Full Story is Guardian Australia’s daily news podcast. Subscribe for free on Apple Podcasts, Spotify or any other podcasting app.
Sport
In this most unconventional of Super Netball seasons, arguably the league’s most orthodox team – the do-the-basics-right Melbourne Vixens – have emerged as title favourites. And with just three regular rounds remaining in the condensed 2020 season only total calamity could see Simone McKinnis’s side lose top spot, the minor premiership and the treasured double-chance in finals.

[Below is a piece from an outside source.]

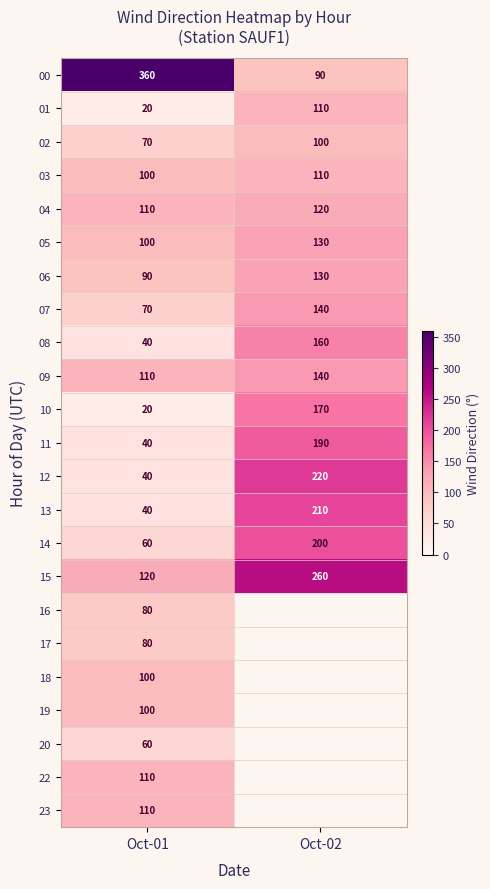

What is the minimum value shown in the chart?

20.0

Pablo Carreño Busta is the underdog against Alexander Zverev in the US Open semi-final after an eventful journey through the tournament. Probably not even the Spaniard’s closest friends would have predicted this scenario for one of the game’s quiet survivors, with a history of ups and downs.
Media roundup
Opinions remain divided about whether regional Victoria should open up faster than the state government’s flagged timeline, the Age reports. In the Australian, one of federal Labor’s rising stars warns that WA separatist sentiments will result in a political movement that could become as formidable as One Nation. Cathy Freeman has spoken to the ABC about a revealing new documentary.
Coming up
The federal economics committee will hear from Westpac and NAB on the response to the pandemic downturn.
Victoria’s hotel quarantine inquiry continues as the ABS is set to release overseas arrivals data.
And if you’ve read this far …
It’s what some owners may already have suspected of their bouncing, curly-coated pets, but now research has confirmed it: Australian labradoodles are light on the lab and heavy on the poodle.